The Saatva is also very quiet for an innerspring. The thick comfort system – which consists of memory foam, polyfoam, and pocketed minicoil layers – absorbs motion well and allows the mattress to remain relatively quiet when bearing weight.
The bed sleeps quite cool as well, largely due to optimal air circulation throughout the bonnell support core, making the mattress a good choice for teens who tend to sleep hot.
Saatva offers free White Glove delivery for all mattress orders in the contiguous U.S. This includes in-home mattress assembly and old mattress removal; most competing brands charge at least $100 in additional fees for White Glove services. The Saatva mattress is backed by a 120-night sleep trial and a 15-year warranty, both of which are longer than average.
The Saatva delivers a sleep experience that’s perfectly comfortable for teenage stomach sleepers. The unique coil-on-coil design ensures these sleepers get the even, stabilizing support they need, while the thicker comfort system makes sure they sleep comfortably too.
Getting enough sleep on a nightly basis can be challenging for teenagers. Most sleep experts agree that adolescents between the ages of 13 and 18 require at least nine hours of sleep per night. However, a wide range of factors prevent many teens from reaching this benchmark.
The right mattress can greatly improve sleep quality and duration for teenagers. Parents are urged to consider comfort factors like firmness, support, and conforming ability when shopping for mattresses with their teen children. Mattress value is another key variable; teen bodies grow at above-average rates, and many young people will outgrow their beds by the time they finish high school.
This buyer’s guide will discuss factors that affect teen sleepers, important mattress qualities, and tips for first-time buyers. Read on to learn everything you need to know about choosing the best mattress for your teenager.

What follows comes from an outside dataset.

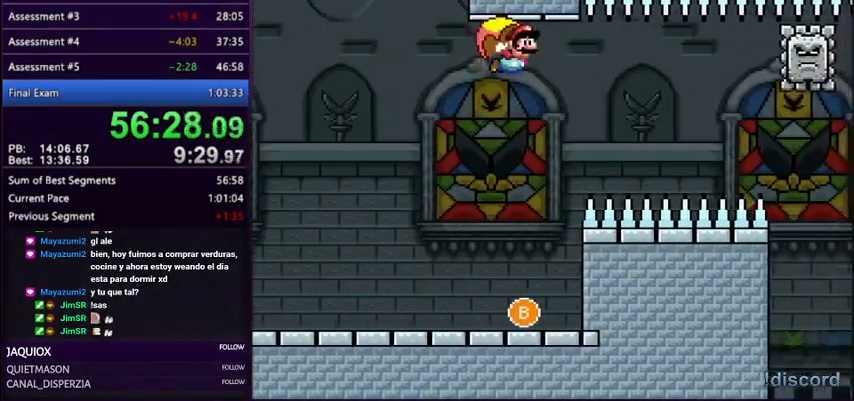
{"buttons": ["Y", "DPAD_LEFT"], "events": [[300, "DPAD_LEFT", "down"]]}
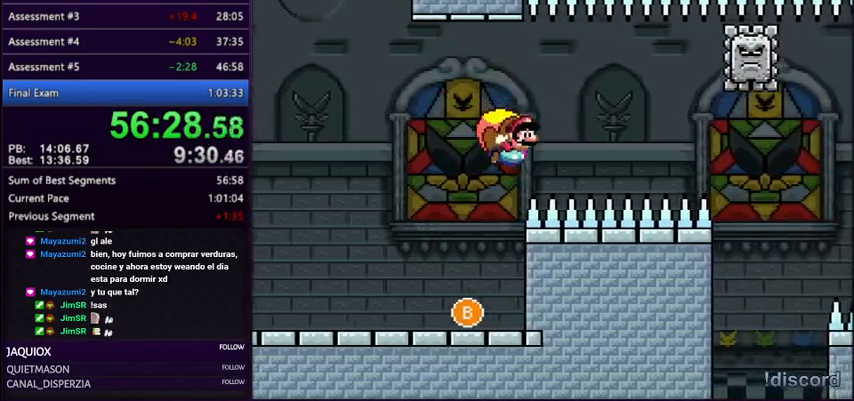
{"buttons": ["Y"], "events": [[167, "DPAD_LEFT", "up"], [401, "X", "down"], [468, "X", "up"]]}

While specific numbers vary slightly, sleep experts generally agree that adolescents between the ages of 13 and 18 require eight to ten hours of sleep per night. However, recent surveys have found that fewer than 10% of teens receive this much sleep on a nightly basis; nearly half of U.S. teens get seven to seven and a half hours of sleep per night.
The following factors can play a role in sleep disruption for teenagers:
The term ‘growing pains’ has literal connotations for many teenagers. As their bodies grow and develop, aches and discomfort may become common occurrences.
However, shifting circadian rhythm is another important factor to take into account. Circadian rhythm is an internal clock that regulates our sleep schedules by releasing hormones that make us feel sleepy in the evening and more alert in the morning. Most teenagers people experience shifts in their circadian rhythm during and/or after puberty; these shifts allow them to get less sleep per night than younger children, who typically need at least 10 to 11 hours of sleep per night.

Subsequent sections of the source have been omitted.